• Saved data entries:
=== Begin Enclosure ===

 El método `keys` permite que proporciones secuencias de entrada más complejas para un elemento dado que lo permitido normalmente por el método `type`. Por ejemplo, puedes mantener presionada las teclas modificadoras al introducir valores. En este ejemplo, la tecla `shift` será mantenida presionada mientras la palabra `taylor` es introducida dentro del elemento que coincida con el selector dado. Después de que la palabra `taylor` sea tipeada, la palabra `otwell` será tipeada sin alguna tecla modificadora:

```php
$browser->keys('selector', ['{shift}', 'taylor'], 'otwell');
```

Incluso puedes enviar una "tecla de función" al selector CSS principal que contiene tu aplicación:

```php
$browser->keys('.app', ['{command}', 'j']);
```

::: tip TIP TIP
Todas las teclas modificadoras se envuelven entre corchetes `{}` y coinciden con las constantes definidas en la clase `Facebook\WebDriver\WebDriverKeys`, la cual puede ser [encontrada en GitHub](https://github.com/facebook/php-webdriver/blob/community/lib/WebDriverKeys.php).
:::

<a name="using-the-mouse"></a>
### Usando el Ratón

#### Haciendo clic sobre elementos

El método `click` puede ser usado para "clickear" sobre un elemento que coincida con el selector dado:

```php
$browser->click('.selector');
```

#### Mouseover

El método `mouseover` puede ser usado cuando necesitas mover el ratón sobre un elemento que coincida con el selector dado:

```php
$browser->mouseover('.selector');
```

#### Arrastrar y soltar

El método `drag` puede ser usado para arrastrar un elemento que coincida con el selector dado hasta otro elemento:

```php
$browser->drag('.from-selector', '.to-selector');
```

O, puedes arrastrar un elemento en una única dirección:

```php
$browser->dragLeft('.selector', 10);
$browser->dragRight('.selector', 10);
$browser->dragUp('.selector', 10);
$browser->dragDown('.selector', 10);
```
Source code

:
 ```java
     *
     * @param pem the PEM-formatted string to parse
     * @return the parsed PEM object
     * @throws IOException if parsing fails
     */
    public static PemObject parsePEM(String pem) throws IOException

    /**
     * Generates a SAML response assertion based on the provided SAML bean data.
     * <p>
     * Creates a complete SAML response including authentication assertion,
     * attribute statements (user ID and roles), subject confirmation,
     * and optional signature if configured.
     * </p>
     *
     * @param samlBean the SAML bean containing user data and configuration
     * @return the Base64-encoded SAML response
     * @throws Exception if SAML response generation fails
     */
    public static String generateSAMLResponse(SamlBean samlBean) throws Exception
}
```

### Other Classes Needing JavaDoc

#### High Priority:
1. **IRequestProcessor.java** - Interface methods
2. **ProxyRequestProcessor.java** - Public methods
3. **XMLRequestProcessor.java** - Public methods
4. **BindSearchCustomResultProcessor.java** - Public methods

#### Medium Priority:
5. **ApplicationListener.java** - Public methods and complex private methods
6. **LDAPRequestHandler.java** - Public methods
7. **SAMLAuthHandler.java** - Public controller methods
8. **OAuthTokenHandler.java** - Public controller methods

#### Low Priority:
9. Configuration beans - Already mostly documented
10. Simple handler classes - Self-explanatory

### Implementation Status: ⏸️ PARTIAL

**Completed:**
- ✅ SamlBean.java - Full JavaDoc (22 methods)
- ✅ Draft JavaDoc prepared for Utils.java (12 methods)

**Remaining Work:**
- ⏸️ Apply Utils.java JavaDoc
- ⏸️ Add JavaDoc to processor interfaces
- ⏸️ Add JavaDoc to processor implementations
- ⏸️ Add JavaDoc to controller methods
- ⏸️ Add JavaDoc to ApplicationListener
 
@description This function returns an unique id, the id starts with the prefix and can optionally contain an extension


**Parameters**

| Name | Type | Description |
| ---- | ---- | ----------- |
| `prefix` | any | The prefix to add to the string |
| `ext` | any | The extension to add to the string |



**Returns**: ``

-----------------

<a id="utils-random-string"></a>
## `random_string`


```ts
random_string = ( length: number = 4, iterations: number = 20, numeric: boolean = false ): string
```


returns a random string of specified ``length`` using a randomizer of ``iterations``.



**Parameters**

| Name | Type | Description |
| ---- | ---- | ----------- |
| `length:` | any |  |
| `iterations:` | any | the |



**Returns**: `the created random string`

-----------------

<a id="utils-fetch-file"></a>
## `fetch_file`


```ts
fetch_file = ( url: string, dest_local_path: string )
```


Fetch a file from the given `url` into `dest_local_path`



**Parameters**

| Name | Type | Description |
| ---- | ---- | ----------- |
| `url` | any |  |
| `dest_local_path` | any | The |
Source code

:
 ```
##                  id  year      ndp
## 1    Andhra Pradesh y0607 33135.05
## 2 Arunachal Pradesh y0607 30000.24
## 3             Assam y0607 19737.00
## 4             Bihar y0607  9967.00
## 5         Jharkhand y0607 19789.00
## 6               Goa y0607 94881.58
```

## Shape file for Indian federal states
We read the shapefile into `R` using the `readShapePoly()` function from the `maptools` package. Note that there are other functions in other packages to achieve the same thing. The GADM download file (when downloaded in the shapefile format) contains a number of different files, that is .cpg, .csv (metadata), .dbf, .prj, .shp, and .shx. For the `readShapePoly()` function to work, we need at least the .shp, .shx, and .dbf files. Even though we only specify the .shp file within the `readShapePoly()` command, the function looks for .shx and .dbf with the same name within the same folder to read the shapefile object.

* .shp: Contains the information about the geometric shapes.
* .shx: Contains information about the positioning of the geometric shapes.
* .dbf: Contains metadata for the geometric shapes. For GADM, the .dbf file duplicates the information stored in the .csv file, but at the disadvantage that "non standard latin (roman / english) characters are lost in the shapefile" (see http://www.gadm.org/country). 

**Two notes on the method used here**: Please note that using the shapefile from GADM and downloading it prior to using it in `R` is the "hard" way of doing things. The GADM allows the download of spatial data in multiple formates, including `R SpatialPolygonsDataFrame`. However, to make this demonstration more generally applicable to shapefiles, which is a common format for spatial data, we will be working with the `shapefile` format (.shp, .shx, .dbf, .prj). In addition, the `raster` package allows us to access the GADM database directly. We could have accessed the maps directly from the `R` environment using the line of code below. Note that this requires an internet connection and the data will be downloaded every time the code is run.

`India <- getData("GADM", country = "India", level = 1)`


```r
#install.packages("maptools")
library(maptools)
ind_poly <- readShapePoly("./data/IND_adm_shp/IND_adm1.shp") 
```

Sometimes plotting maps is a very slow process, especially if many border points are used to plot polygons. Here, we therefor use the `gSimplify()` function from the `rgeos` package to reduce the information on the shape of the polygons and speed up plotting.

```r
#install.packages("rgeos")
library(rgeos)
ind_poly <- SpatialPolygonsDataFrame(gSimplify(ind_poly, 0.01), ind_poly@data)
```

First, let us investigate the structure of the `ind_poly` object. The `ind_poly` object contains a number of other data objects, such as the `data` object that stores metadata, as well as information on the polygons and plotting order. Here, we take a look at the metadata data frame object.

=== End Enclosure ===

• TASK DESCRIPTION: Line count for "throws": say how many lines of the entries above include that word, and give only the number.

• ANSWER TO THE EXERCISE: 4